• **WHAT IS NEEDED**
Please copy each line below that contains the word "labels".

• **ENTRIES SUPPLIED**
= = = =
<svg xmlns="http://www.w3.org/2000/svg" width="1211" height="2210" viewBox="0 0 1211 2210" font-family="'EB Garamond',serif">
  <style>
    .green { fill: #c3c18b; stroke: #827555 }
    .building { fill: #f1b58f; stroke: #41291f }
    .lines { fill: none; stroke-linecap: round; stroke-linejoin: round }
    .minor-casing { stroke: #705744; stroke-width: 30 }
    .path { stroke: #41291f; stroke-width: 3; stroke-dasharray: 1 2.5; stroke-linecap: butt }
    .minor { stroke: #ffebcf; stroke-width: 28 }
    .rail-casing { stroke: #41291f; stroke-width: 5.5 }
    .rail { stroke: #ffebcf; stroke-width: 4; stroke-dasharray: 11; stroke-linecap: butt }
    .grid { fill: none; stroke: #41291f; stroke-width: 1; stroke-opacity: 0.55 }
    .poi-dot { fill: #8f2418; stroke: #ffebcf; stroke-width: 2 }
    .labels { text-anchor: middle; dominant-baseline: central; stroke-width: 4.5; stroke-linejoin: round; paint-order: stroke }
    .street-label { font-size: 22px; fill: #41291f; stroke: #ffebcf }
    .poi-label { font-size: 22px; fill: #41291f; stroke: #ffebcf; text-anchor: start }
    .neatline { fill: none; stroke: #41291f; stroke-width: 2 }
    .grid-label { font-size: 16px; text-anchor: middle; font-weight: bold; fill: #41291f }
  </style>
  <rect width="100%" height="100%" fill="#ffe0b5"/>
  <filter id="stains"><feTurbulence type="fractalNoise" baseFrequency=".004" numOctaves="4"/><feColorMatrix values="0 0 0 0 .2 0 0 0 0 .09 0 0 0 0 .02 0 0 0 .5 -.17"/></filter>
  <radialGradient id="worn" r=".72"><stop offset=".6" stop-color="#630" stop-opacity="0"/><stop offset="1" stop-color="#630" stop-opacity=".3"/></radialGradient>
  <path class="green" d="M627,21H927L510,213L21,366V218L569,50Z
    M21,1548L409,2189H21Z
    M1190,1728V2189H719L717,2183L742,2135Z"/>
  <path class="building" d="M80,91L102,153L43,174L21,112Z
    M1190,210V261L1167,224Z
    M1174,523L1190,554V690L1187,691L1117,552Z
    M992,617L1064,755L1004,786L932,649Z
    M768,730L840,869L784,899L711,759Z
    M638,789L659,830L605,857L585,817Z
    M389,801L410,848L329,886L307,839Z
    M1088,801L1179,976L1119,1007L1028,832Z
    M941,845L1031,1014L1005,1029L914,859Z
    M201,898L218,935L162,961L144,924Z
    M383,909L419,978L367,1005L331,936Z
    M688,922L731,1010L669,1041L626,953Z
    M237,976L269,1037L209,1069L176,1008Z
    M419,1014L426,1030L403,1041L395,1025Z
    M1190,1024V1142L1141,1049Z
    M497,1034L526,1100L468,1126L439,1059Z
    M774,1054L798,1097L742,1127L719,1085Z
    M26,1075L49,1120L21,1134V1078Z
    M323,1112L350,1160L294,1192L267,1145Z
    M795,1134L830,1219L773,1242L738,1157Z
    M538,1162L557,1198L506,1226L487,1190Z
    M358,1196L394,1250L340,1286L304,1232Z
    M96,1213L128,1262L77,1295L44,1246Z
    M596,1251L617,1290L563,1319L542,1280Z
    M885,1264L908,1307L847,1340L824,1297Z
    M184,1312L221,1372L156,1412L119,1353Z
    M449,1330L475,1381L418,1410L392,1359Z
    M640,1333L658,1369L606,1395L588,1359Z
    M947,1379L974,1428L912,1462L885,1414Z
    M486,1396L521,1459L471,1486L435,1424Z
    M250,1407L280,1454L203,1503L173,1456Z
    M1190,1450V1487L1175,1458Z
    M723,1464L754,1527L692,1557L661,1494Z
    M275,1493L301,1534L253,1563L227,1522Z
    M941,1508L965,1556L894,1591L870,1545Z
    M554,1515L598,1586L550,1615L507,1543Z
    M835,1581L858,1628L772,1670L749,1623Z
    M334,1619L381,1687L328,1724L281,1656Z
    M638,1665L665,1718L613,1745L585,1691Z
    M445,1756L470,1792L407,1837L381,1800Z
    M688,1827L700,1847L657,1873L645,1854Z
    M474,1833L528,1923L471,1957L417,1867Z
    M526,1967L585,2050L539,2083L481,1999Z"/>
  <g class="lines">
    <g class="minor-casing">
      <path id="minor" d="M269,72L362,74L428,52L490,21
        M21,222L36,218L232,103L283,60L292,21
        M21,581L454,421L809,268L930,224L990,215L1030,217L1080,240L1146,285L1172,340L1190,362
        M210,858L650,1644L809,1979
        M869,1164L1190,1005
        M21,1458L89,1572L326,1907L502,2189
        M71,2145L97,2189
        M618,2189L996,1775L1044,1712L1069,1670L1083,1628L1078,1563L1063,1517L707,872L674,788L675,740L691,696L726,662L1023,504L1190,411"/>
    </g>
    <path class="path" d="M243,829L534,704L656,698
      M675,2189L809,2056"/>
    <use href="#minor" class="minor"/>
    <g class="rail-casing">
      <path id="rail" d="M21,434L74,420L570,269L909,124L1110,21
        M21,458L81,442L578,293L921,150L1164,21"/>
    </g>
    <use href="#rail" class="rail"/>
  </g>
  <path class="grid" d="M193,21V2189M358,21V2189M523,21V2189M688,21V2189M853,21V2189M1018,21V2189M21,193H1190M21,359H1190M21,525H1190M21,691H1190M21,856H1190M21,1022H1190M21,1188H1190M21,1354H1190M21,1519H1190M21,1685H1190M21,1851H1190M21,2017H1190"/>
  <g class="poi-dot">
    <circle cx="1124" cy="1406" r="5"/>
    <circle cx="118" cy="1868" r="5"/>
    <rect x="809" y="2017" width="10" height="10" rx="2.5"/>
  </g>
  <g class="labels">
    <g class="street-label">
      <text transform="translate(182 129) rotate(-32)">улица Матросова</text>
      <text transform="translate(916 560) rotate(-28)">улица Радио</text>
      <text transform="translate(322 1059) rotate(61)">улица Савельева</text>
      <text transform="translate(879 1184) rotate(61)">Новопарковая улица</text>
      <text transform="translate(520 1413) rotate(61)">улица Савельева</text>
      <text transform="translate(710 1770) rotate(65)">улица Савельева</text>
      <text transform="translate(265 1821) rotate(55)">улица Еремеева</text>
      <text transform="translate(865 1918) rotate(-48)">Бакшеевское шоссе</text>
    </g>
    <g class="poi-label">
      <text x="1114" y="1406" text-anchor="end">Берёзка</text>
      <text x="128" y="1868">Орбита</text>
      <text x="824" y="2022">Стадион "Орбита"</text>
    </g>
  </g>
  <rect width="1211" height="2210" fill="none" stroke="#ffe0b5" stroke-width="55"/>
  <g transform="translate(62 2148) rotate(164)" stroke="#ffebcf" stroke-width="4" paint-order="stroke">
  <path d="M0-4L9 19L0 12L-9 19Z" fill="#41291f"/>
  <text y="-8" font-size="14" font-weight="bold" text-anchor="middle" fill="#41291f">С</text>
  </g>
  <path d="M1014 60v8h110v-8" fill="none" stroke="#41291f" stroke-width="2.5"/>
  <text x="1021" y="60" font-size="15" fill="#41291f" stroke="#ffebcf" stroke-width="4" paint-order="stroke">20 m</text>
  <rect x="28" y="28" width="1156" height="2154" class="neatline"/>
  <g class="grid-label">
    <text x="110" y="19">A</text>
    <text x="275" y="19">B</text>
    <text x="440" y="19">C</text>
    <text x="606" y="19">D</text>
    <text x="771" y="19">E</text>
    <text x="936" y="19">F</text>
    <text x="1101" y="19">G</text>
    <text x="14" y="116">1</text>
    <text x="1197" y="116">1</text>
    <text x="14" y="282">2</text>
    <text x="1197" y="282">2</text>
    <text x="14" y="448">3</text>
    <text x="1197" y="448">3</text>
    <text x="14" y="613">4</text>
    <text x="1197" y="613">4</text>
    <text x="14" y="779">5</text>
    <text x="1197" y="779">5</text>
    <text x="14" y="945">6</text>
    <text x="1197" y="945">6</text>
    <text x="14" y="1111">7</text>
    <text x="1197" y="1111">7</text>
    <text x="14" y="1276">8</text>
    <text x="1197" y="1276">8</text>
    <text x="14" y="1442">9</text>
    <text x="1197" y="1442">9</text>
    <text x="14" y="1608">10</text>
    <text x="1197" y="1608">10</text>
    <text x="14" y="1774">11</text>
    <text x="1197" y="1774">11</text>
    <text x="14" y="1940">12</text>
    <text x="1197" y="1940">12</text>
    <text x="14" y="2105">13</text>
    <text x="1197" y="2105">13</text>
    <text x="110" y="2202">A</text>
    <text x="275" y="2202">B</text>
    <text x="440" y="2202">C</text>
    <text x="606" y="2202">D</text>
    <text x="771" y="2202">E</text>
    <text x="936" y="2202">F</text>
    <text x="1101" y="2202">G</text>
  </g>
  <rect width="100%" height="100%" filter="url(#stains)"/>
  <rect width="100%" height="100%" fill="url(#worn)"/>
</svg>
= = = =
• **WRITTEN ANSWER**
    .labels { text-anchor: middle; dominant-baseline: central; stroke-width: 4.5; stroke-linejoin: round; paint-order: stroke }
  <g class="labels">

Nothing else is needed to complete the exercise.